DATA FOR THIS TASK
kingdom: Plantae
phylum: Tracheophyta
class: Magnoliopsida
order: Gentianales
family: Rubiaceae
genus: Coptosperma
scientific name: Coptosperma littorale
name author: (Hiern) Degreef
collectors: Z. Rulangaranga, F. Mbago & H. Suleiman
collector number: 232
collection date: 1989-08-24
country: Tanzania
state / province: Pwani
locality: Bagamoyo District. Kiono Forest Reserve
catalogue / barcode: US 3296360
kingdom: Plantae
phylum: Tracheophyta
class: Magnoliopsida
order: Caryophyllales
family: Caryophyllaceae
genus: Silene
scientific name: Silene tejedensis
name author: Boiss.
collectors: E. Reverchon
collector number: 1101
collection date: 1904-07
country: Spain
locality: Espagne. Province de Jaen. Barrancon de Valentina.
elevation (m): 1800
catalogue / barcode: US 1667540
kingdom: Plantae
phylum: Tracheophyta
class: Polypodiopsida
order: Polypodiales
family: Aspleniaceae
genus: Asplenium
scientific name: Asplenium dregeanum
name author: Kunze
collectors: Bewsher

THE PROBLEM
Render the entire listing above as a two-column CSV with the headers field and value, one row per line of the listing. Put each entry in its own quoted field, with any line breaks replaced by spaces.

RESPONSE BELOW
field,value
"kingdom:","Plantae"
"phylum:","Tracheophyta"
"class:","Magnoliopsida"
"order:","Gentianales"
"family:","Rubiaceae"
"genus:","Coptosperma"
"scientific name:","Coptosperma littorale"
"name author:","(Hiern) Degreef"
"collectors:","Z. Rulangaranga, F. Mbago & H. Suleiman"
"collector number:","232"
"collection date:","1989-08-24"
"country:","Tanzania"
"state / province:","Pwani"
"locality:","Bagamoyo District. Kiono Forest Reserve"
"catalogue / barcode:","US 3296360"
"kingdom:","Plantae"
"phylum:","Tracheophyta"
"class:","Magnoliopsida"
"order:","Caryophyllales"
"family:","Caryophyllaceae"
"genus:","Silene"
"scientific name:","Silene tejedensis"
"name author:","Boiss."
"collectors:","E. Reverchon"
"collector number:","1101"
"collection date:","1904-07"
"country:","Spain"
"locality:","Espagne. Province de Jaen. Barrancon de Valentina."
"elevation (m):","1800"
"catalogue / barcode:","US 1667540"
"kingdom:","Plantae"
"phylum:","Tracheophyta"
"class:","Polypodiopsida"
"order:","Polypodiales"
"family:","Aspleniaceae"
"genus:","Asplenium"
"scientific name:","Asplenium dregeanum"
"name author:","Kunze"
"collectors:","Bewsher"